EXERCISE DESCRIPTION »
Can you rewrite the lines in the records below as a numbered list, starting at the line with "l’espace nocturne. Les" and ending with the line with "ou à l’esthétique.", that one included, and dropping any blank lines?

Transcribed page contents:
______

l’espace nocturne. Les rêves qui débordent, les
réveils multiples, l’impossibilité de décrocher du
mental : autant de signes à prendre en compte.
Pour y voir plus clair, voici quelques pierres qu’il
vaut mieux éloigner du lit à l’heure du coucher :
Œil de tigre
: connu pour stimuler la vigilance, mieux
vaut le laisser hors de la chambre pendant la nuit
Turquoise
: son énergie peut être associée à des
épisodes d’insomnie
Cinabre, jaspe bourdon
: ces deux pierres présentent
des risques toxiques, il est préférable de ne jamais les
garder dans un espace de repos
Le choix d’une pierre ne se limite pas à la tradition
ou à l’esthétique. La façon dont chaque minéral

______

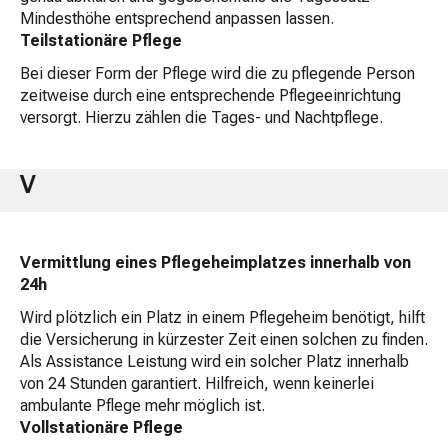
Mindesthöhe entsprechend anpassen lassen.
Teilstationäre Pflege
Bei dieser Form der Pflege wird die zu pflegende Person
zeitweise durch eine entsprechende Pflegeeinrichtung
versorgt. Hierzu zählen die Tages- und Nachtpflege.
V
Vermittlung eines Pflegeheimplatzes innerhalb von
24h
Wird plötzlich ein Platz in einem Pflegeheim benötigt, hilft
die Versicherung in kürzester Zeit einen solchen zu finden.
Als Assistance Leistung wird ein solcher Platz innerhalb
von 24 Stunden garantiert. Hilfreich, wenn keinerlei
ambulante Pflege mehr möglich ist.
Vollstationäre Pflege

______

TASK ANSWER »
1. l’espace nocturne. Les rêves qui débordent, les
2. réveils multiples, l’impossibilité de décrocher du
3. mental : autant de signes à prendre en compte.
4. Pour y voir plus clair, voici quelques pierres qu’il
5. vaut mieux éloigner du lit à l’heure du coucher :
6. Œil de tigre
7. : connu pour stimuler la vigilance, mieux
8. vaut le laisser hors de la chambre pendant la nuit
9. Turquoise
10. : son énergie peut être associée à des
11. épisodes d’insomnie
12. Cinabre, jaspe bourdon
13. : ces deux pierres présentent
14. des risques toxiques, il est préférable de ne jamais les
15. garder dans un espace de repos
16. Le choix d’une pierre ne se limite pas à la tradition
17. ou à l’esthétique. La façon dont chaque minéral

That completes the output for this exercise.